The responsibility to protect embraces aggressive public safety measures that begin with insuring order in the public square, and a major advance of that was the broken windows theory, promulgated by Wilson and Kelling in the 1980’s.
What grew out of the broken windows theory of policing—that police do not allow any semblance of disorder in a community, not even broken windows—was Comstat or the computer driven real-time crime reports by neighborhood, which immediately brought accountability to local police commanders.
This is what changed New York city from one of the most dangerous cities in America to one of the safest, and now the dispersion of New York police officers is bringing it to the larger country, and that is a very good thing.
An excerpt from an article in City Journal.
“Since the late 1990s, more than 18 police commanders have left the New York City police department to run their own agencies elsewhere. This unprecedented migration has spread the Compstat revolution—the data-driven transformation of policing begun under New York police commissioner William Bratton in 1994—across the nation. Some of the transplants are well-known: Bratton himself now heads the Los Angeles Police Department; and his former first deputy, John Timoney, has led both the Miami and the Philadelphia forces. But the diaspora also includes lesser-known young Turks who rose quickly through the NYPD’s ranks during the paradigm-shattering 1990s.

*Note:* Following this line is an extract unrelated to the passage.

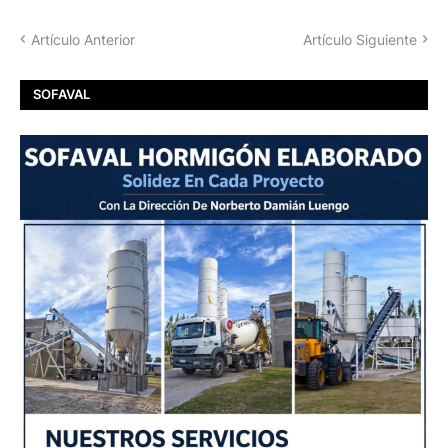
Artículo Anterior
Artículo Siguiente
SOFAVAL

Now, as chiefs in their own right, they’re proving the efficacy of analytic, accountable policing in agencies wholly dissimilar from New York’s—in one case, achieving success beyond anything seen in Gotham or elsewhere.
“José Cordero once led precincts in the Bronx and in Manhattan’s Washington Heights, and eventually he served as New York’s first citywide gang strategist. Like other members of the diaspora, he describes the 1990s NYPD as a life-changing experience: “It was an incredibly resourceful, competitive environment. The wave of captains I was privileged to serve with fed off of each other’s experiments.” In 2002, he took the helm of the Newton, Massachusetts, police department, bringing crime in that already safe city down to its lowest point in over 30 years.
“Then he moved to a very different city. East Orange, New Jersey, has 70,000 citizens by official counts, about 95 percent of them black, and deep pockets of poverty. Crime there—much of it violent—had started skyrocketing in 1999, reaching a per-capita rate in 2003 that was 14 times that of New York City and five times that of Detroit. East Orange’s mayor recruited Cordero to quell the violence; Cordero started work in 2004. The results were astonishing. By the end of 2007, major felonies had dropped 68 percent, and homicides 67 percent, from their 2003 high—possibly a national record. (By comparison, from 1993, the year before Bratton arrived in New York City, through 1997, major felonies in New York dropped 41 percent and homicides 60 percent.) East Orange’s remarkable experience should give pause to criminologists, who too often ascribe crime drops to anything but policing reforms.”